In the gospel of Matthew 9:14-17 the disciples of John have an argument with Jesus. How come his disciples did not fast like the pharisees did? Jesus answer is that although fasting is important the time was not appropriate for it. In other words context does matter not merely a practice.

I've been thinking about the Liturgy in my context and in the context of other churches. I am reminded that for close to a thousand years different regions of the Christian church had different liturgies and different lectionaries. It was only when Rome was trying to centralize their authority that the movement began for both universal texts and universal practice. It is true that the written liturgies followed a similar pattern - the ordo was the same. But the way that is was lived out was different in each community, different in ways that reflected their context (mozarabic in Spain, Gallican in what would become France, etc.).

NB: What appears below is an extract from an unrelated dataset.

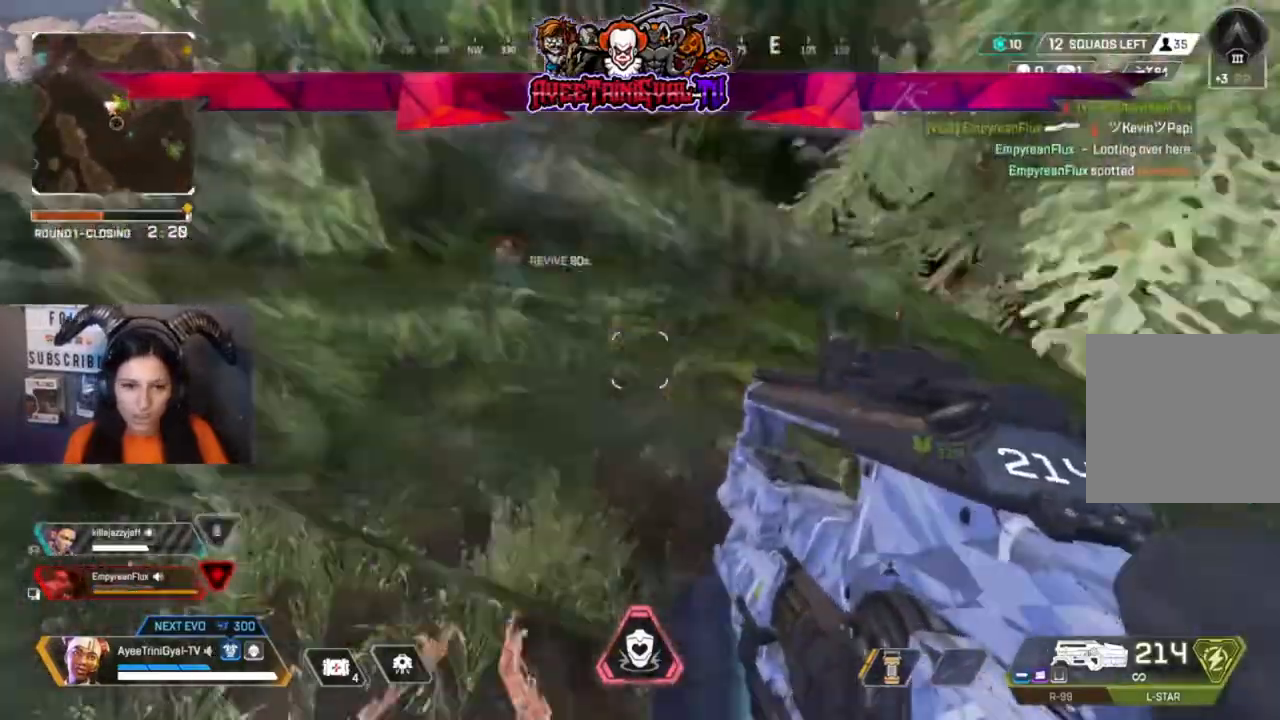
{"buttons": [], "left_stick": "left", "right_stick": "center", "events": [[100, "left_stick", "center"], [500, "left_stick", "left"]]}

In United Methodism we have the opportunity to have common prayer that reflects both our catholicity and our locality. Our rubrics are flexible and our ritual text rich theologically and poetically. Yet we still seem to be stuck in three camps: those who ignore the ritual of our church all together, those who use the ritual stiffly and coldly, and those who use what they can find when convenient.

The ones that do not use the ritual claim that using it is archaic and will not attract or form people in the way of Jesus. Many want to have freedom to worship in ways that are not bound to the ways of the past. "New wine in new wineskins" they say.

Those that use the ritual coldly claim that it is the doing of it that matters and that people need to stop worrying about themselves and focus on God. If they did that then they will realize what a big favor the ritual is doing to them.

Then there are the ones who want to be "liturgical" and "creative." They seem to pick and use whatever seems most convenient, exciting, different. Sometimes there is little connection between one aspect of worship and another. At other times there is so much newness that one becomes confused and distracted.

I want us to have a fourth way. A way that takes seriously the needs of our community. I want us to worship in ways that are formative and that reflect both our catholicity and our locality. Ways that represent the best of the past and the best of today. Ways of preaching, praying, singing, and silence that connect with current generations. Ways of worship that are both doxological and evangelistic.

I want new wines in new wineskins but I still want wine and I still want to hold that wine in wineskins. Am I making any sense?